= Actions to take =
1 - In the extract on table memory savings, how much main memory does the LINEITEM table currently take up?
2 - Continue the extract on table memory savings, starting right after its final sentence.

= Page extract =
=====

Load the data back into memory using the following SQL.

LOAD LINEITEM ALL;

This unloads the LINEITEM table completely from memory and loads it back into memory for column loadable data and the buffer cache for page loadable.

Calculate the Total Memory Savings

To get a picture of what the table size was in memory, disk, and disk in page loadable format we can run this query.

ALTER TABLE TPCH.LINEITEM ALTER ("L_COMMENT" NVARCHAR(44) COLUMN LOADABLE);

ALTER TABLE TPCH.LINEITEM ALTER PARTITION 2 COLUMN LOADABLE;

UNLOAD TPCH.LINEITEM;

LOAD TPCH.LINEITEM ALL;

SELECT SUM(MEMORY_SIZE_IN_MAIN / 1024 / 1024), SUM(DISK_SIZE / 1024 / 1024 ), SUM(DISK_SIZE_IN_PAGE_LOADABLE / 1024 / 1024 ) FROM M_TABLE_PARTITIONS WHERE TABLE_NAME='LINEITEM';

We can observe that currently in main memory the table takes up 248.67 MB and like wise in DISK_SIZE if we were to unload it. Also note, since I've made the table completly COLUMN LOADABLE by reversing the load unit change I've made earlier, that currently there is 0 space taken up in the PAGE_LOADBALE disk storage. Now, I can compare this to the results after I've made my partition and L_COMMENT column PAGE LOADABLE.

=====

= Data =

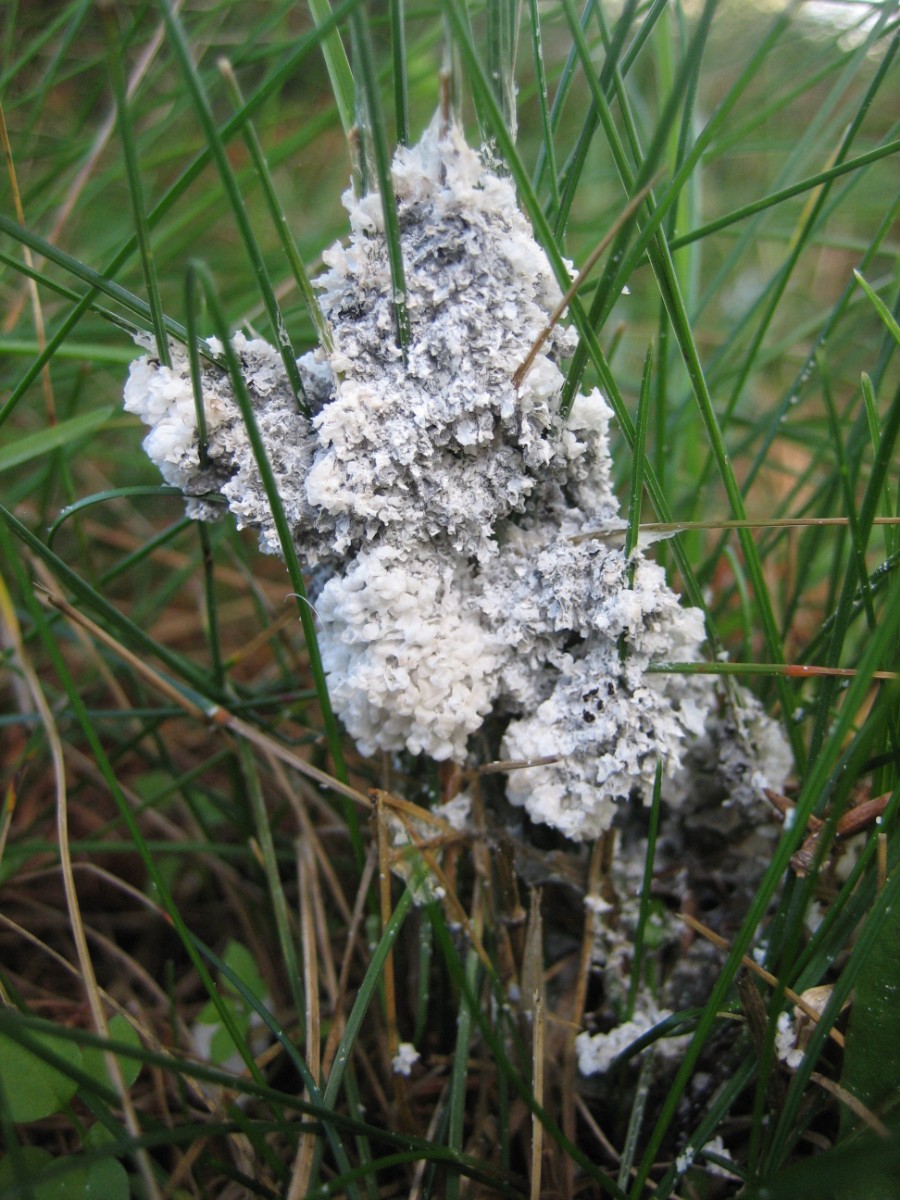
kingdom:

=====

= Solved tasks =
1 - 248.67 MB

2 -
ALTER TABLE TPCH.LINEITEM ALTER ("L_COMMENT" NVARCHAR(44) PAGE LOADABLE);

ALTER TABLE TPCH.LINEITEM ALTER PARTITION 2 PAGE LOADABLE;

UNLOAD TPCH.LINEITEM;

LOAD TPCH.LINEITEM ALL;

SELECT SUM(MEMORY_SIZE_IN_MAIN / 1024 / 1024), SUM(DISK_SIZE / 1024 / 1024 ), SUM(DISK_SIZE_IN_PAGE_LOADABLE / 1024 / 1024 ) FROM M_TABLE_PARTITIONS WHERE TABLE_NAME='LINEITEM';

The result shows that the table now only takes 83.54 MB of main memory and 170.35 MB in the PAGE LOADABLE disk storage. To compare main memory usage, (248.67 - 83.54) / 248.67 = 0.664. A 66.4% reduction in the main memory footprint for this table.

The same steps can be done on the column level as well. I will place it in a single query below.

ALTER TABLE TPCH.LINEITEM ALTER ("L_COMMENT" NVARCHAR(44) COLUMN LOADABLE);

UNLOAD TPCH.LINEITEM;

LOAD TPCH.LINEITEM ALL;

SELECT SUM(MEMORY_SIZE_IN_MAIN / 1024 / 1024) FROM M_CS_ALL_COLUMNS WHERE TABLE_NAME='LINEITEM' AND COLUMN_NAME='L_COMMENT';



ALTER TABLE TPCH.LINEITEM ALTER ("L_COMMENT" NVARCHAR(44) PAGE LOADABLE);

UNLOAD TPCH.LINEITEM;

LOAD TPCH.LINEITEM ALL;

SELECT SUM(MEMORY_SIZE_IN_MAIN / 1024 / 1024) FROM M_CS_ALL_COLUMNS WHERE TABLE_NAME='LINEITEM' AND COLUMN_NAME='L_COMMENT';

Below are the results for the main memory footprint of the L_COMMENT column as column loadbale and page loadable respectively.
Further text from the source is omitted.